HeardLibrary / vandycite

0 stars 0 forks source link

Sort out licensing for works in ACT #94

Open baskaufs opened 1 year ago

baskaufs commented 1 year ago

Charlotte has a dump of the copyright field, with the ACT ID, copyright statement (i.e. image source info) and copyright permission (CC, or other statement). What needs to happen is:

baskaufs commented 1 year ago

Did some preliminary work on checking commons URLs.

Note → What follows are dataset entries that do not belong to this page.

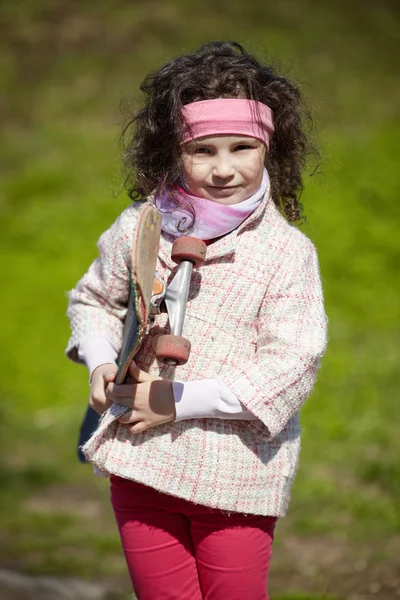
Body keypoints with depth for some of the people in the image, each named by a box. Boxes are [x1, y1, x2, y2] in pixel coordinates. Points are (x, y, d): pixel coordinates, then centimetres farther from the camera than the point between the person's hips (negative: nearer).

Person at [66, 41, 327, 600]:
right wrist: (100, 364, -3)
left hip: (237, 475, -3)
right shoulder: (137, 228, 0)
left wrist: (182, 400, -18)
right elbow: (94, 300, 17)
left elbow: (291, 364, -14)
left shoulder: (288, 252, -9)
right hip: (141, 462, 3)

  1. Cleaned the output from Jodie, now in processed_lists/clean_metadata_2022-09-29.csv
  2. Used the script processed_lists/clean_raw_export_data.ipynb to grab all Wikidata items with ACT IDs and Commons images. Result in processed_lists/act_items_by_query.csv
  3. There were 2578 ACT works in the dump that had a Commons URL as their copyright value that could be matched to the ACT Wikidata items from the query. There were 940 from the dump that had Commons URLs but couldn't be matched to ACT Wikidata items. Some of these are probably among the 183 Commons images that were black and white, or crops of artworks that we didn't create items for. But that still leaves 757 ACT items from the dump that aren't associated with Wikidata items for some reason and maybe need to be created. There were 348 ACT items from the query that didn't match up with any ACT items in the dump, but that's OK, they probably just aren't listed with the Commons URL as their copyright source.

The next step here is to run the script that looks for tiny Wikidata links on the Commons page and see how many of them don't link to any Wikdata items. Then the issue would be to add ACT links to the ones that do have links and potentially create Wikidata items for those that don't.